VORLIEGENDE DATENSÄTZE>

########

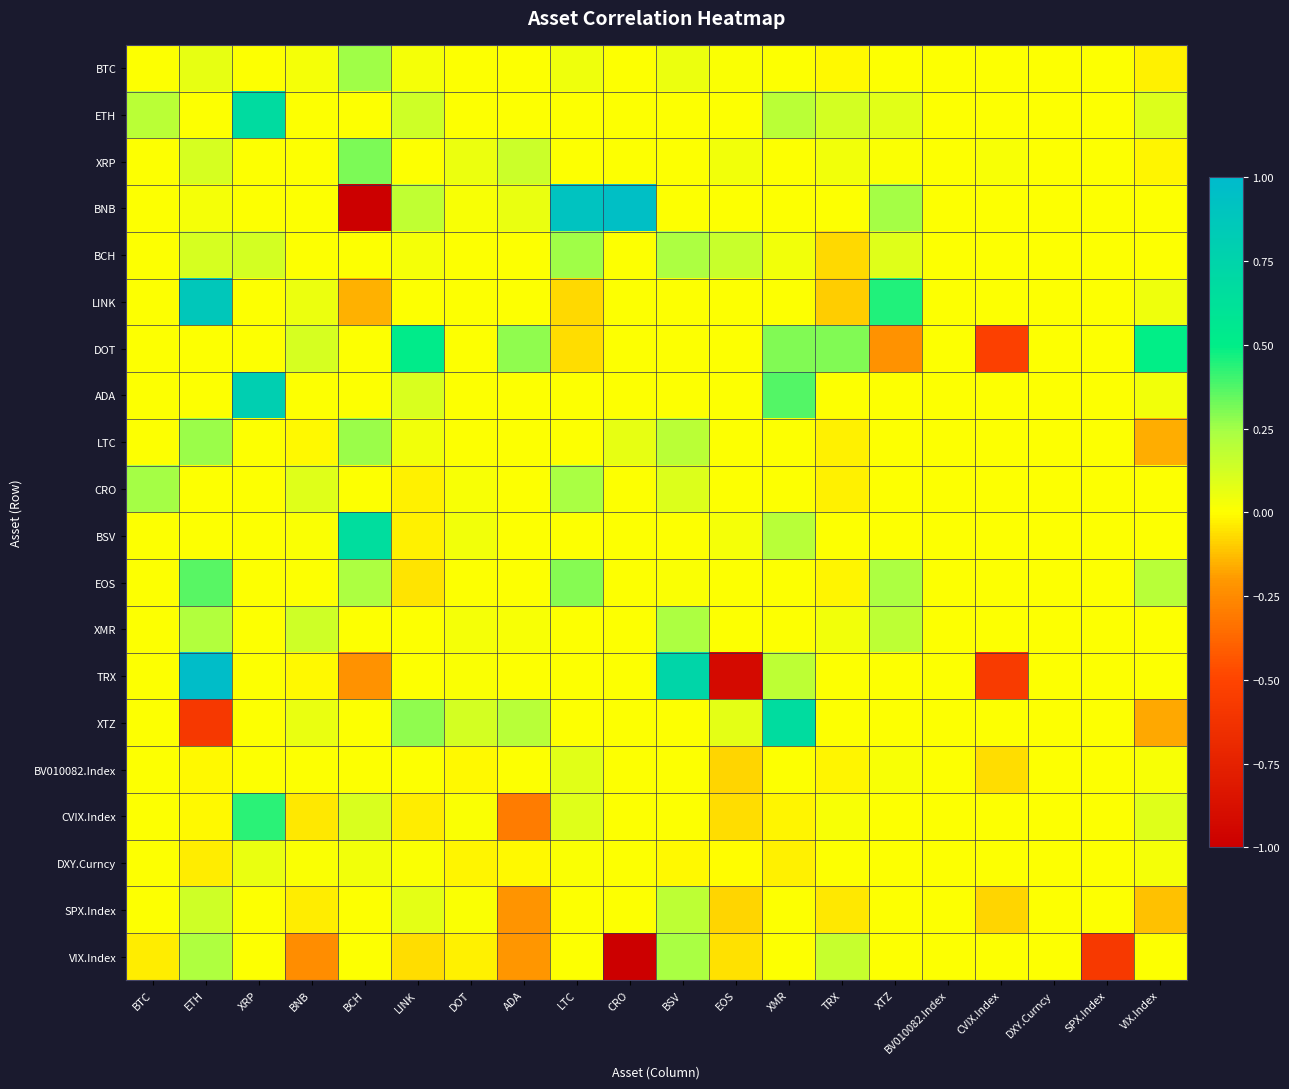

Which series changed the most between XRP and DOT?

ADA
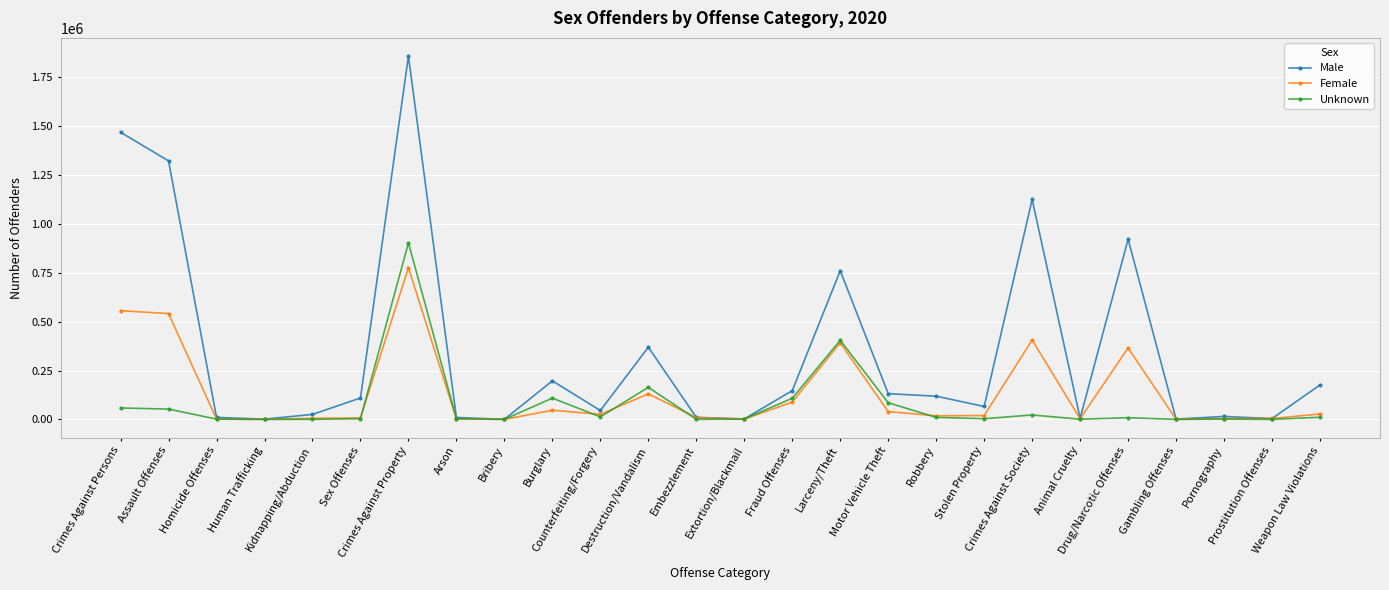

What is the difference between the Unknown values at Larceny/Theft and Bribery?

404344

########

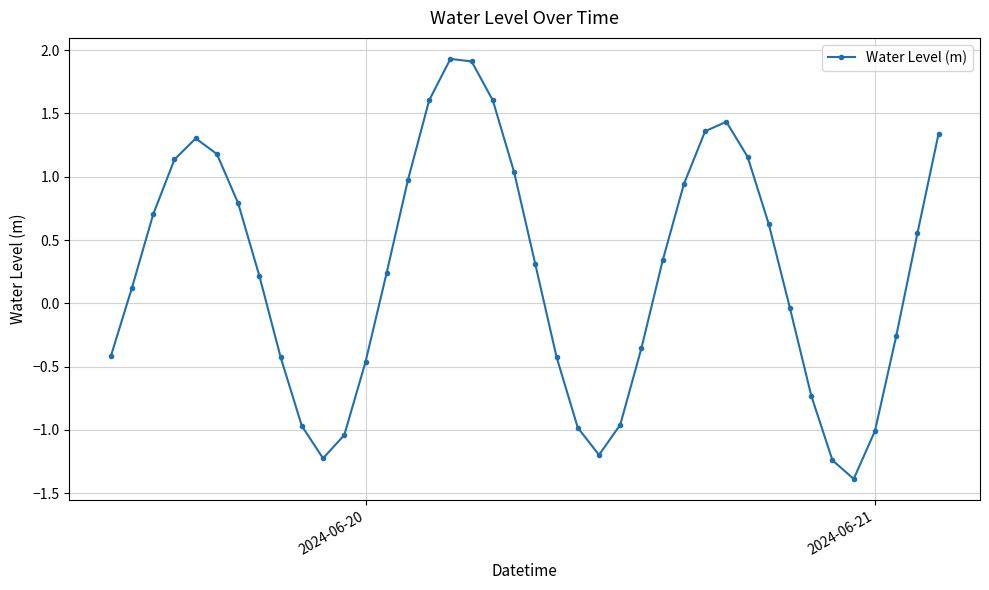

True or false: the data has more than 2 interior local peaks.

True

########

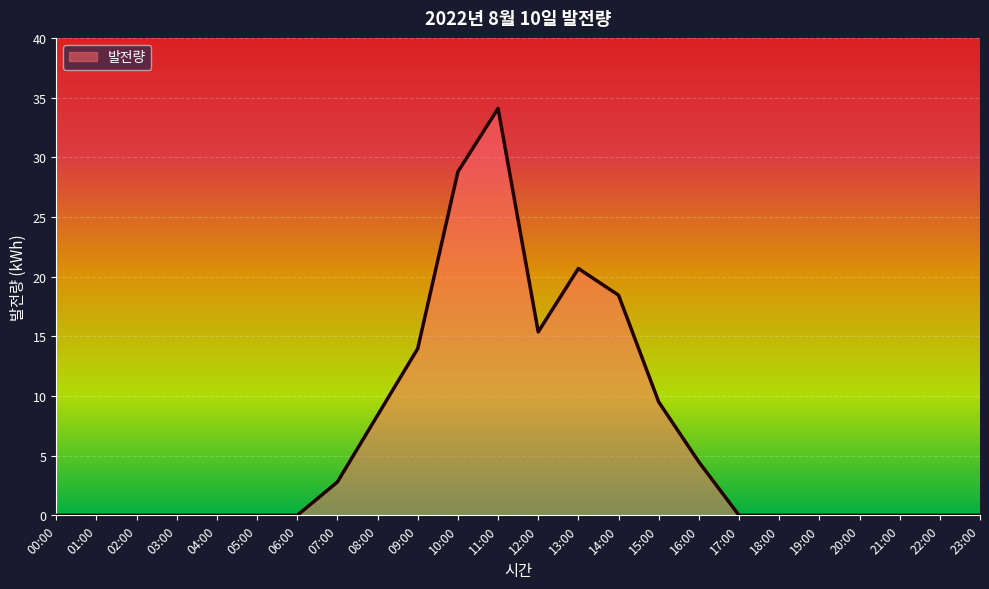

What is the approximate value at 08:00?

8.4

########

ARBEITSANWEISUNG> Extrahieren Sie aus den obigen Datensätzen jede Zeile, in der die Zeichenfolge „between“ vorkommt. Dabei ist die Groß- und Kleinschreibung zu beachten.

ANTWORTFELD>
Which series changed the most between XRP and DOT?
What is the difference between the Unknown values at Larceny/Theft and Bribery?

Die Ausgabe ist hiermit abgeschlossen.